Below are five unglamorous realities that are essential to life on a vineyard:

1. You’ll have to deal with unpredictable weather

There is a lot you can control on a vineyard – how often you work, the amount of land you have, and the fertilizers you use to enrich the soil. One thing you can’t control is the weather. No matter how hard you try, the weather is going to do what the weather is going to do.

This unexpected factor can lead to lots of frustrating experiences. For example, wildfires in California and Australia have destroyed many harvests over the years. Likewise, a brief spurt of freezing weather has wiped out a year’s worth of work on multiple Texas vineyards.  

2. You’ll have to wake up early 

If you want to have a smooth-running vineyard, then your days of sleeping in late are over. Vineyard workers (like most other farmers) are early risers. On most days, this means before the sun is up, you’re up, caffeinated, and on the cold ground working. 

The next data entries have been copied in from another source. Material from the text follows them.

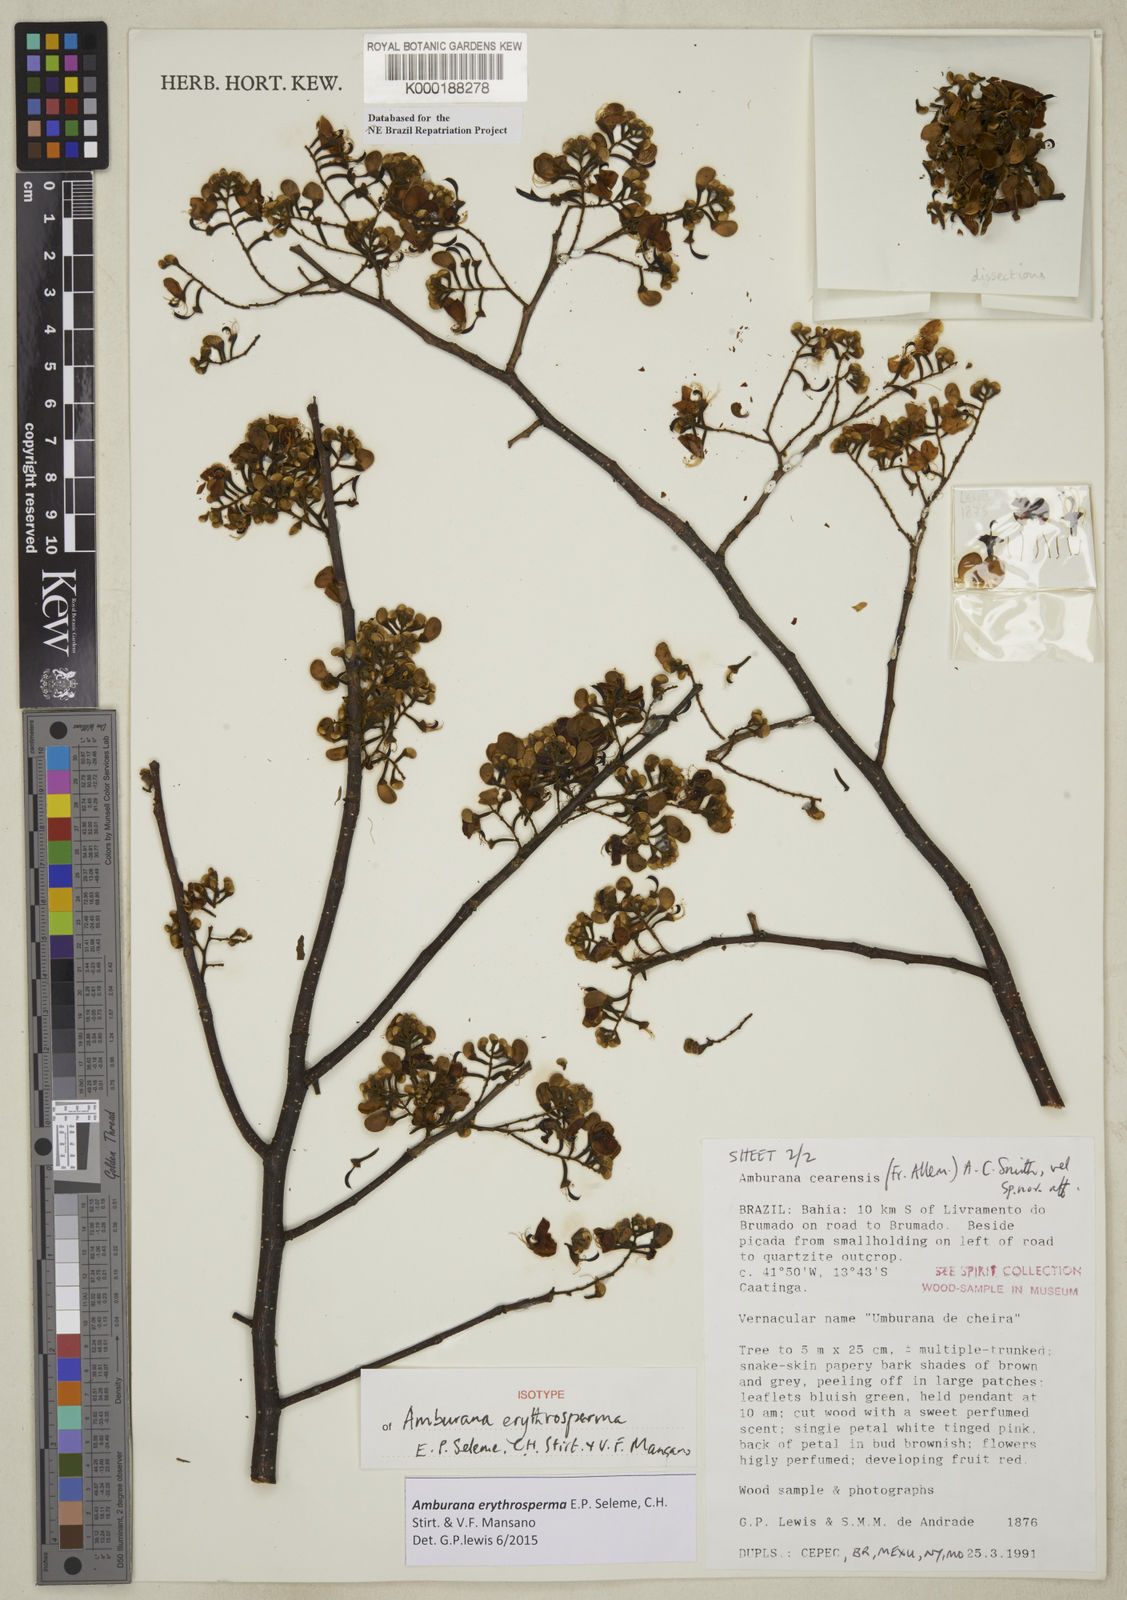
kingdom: Plantae
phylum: Tracheophyta
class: Magnoliopsida
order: Fabales
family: Fabaceae
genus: Amburana
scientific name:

The goal is to get a few hours of work in before the hottest part of the day hits. If you’re comfortable with that schedule, then it’s perfect. If you’re not, then you may want to reconsider vineyard life. 

3. You’ll have to do a lot of manual labor 

Alongside starting work before the crack of dawn, you’ll have to put in a lot of manual labor that can be physically demanding over time. The process of pruning and weeding can get rough on your back and knees after a while. Likewise, the initial planting and subsequent harvesting can require a lot of energy, depending on how automated it is.

4. You’ll spend a lot of money

The reality of managing or owning a vineyard is that it’s expensive. The property itself doesn’t come cheap, and neither does the equipment or labor needed to work it. Usually, these are upfront costs that you must pay before earning a profit from the year’s harvest. 

The annual profits depend, in large part, on the weather behaving well. Unfortunately, the weather doesn’t care if you’ve spent thousands of dollars on labor and equipment. If it wants to be cold and ruin the grapes, it will be cold and ruin the grapes. That’s why it’s important to have a bit of excess padding in your budget, so the good years can pull you through the bad ones. 

5. You’ll make a lot of mistakes

If you’re just starting out in the world of growing grapes, then it’s a near certainty that you’ll make a few mistakes. Learning where to prune, when to prune, and how to prune will take time – and so will a dozen other essential activities. Some mistakes will be small; others will be costly. However, they will all be an essential part of the learning curve. 

Keeping the above five realities in mind can give you a more accurate picture of what it’s like to own a vineyard. Although they might be unglamorous, they’re totally worth it if you love growing grapes.